# 2 More Angels at the Bridge....



## kerribear's golden kids (May 17, 2007)

We had to send 2 of our older Non Goldens to the Rainbow Bridge a week ago...
Both due to old age and health problems...

Buddy was around 14 yrs old and Kiara was 15 1/2 yrs old.

It was the most emotional week of my life...

RIP my babies...
Run Free now and be free of pain...

We miss you both and will someday see you at the bridge...


----------



## fostermom (Sep 6, 2007)

I am very sorry. They were both adorable. They look like they were littermates.


----------



## Jackson'sMom (Oct 13, 2007)

They are beautiful. Run free, sweet pups.


----------



## Cathy's Gunner (Dec 4, 2008)

I'm so sorry for your loss. They were beautiful!


----------



## animallover (Jul 18, 2010)

Has to be so hard. So sad for your loss...


----------



## GoldenMum (Mar 15, 2010)

No matter the age, it is never long enough, sending healing thoughts...Bless you Kerri for what you do.


----------



## BeauShel (May 20, 2007)

Kerri I am so sorry for your loss of your two sweet babies. You were blessed to have them so long and I know your pain is so hard. May your memories help to comfort you in your time of pain. They were beautiful.


----------



## paula bedard (Feb 5, 2008)

RIP Kiara and Buddy...such sweet faces.


----------



## C's Mom (Dec 7, 2009)

My condolences on the loss of your sweet puppers. Sending you strength.


----------



## Neeko13 (Jul 10, 2010)

So sorry for your two losses, they looked like such sweeties....Love the name Kiara....very nice....prayers and thoughts for you and your family at this time...it's never easy losing a loved one, let alone too....

→ **Source material**
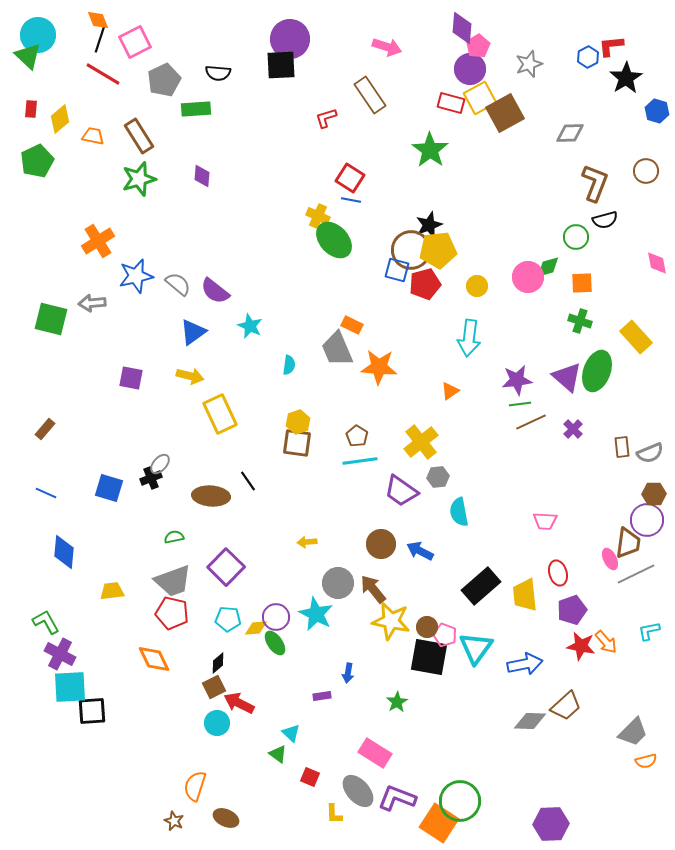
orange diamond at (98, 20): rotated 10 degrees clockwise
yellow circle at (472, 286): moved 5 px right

→ **Required work**
Carry on the forum thread about losing Buddy and Kiara, starting after its last reply. The listing has no connection to the text.

→ **Result for this exercise**
----------



## sharlin (Feb 26, 2007)

Play Hard Gentle Friends ~ Godspeed & Love


----------



## cubbysan (Mar 13, 2007)

So sorry for the loss of two of your babies. Hugs!!!


----------



## janine (Aug 8, 2009)

So sorry ... how hard to lose two so close together.


----------



## riddle03 (Jun 9, 2005)

I am so sorry for your loss. Run free, play hard and sleep soft at the bridge sweet babies until you see your momma again.


----------



## kerribear's golden kids (May 17, 2007)

Thank you friends, your words mean alot to me....
Steve, Thank you so much for doing that for my dogs..I love it.
I remember when you did it for my Laddie a few yrs back.


----------



## Elisabeth Kazup (Aug 23, 2008)

I'm so sorry for your loss. Your Kiara reminds me of DD's Aussie mix. I can't imagine how hard it is to lose 2 at once. ((((((((((hugs)))))))))


----------



## Jax's Mom (Oct 16, 2009)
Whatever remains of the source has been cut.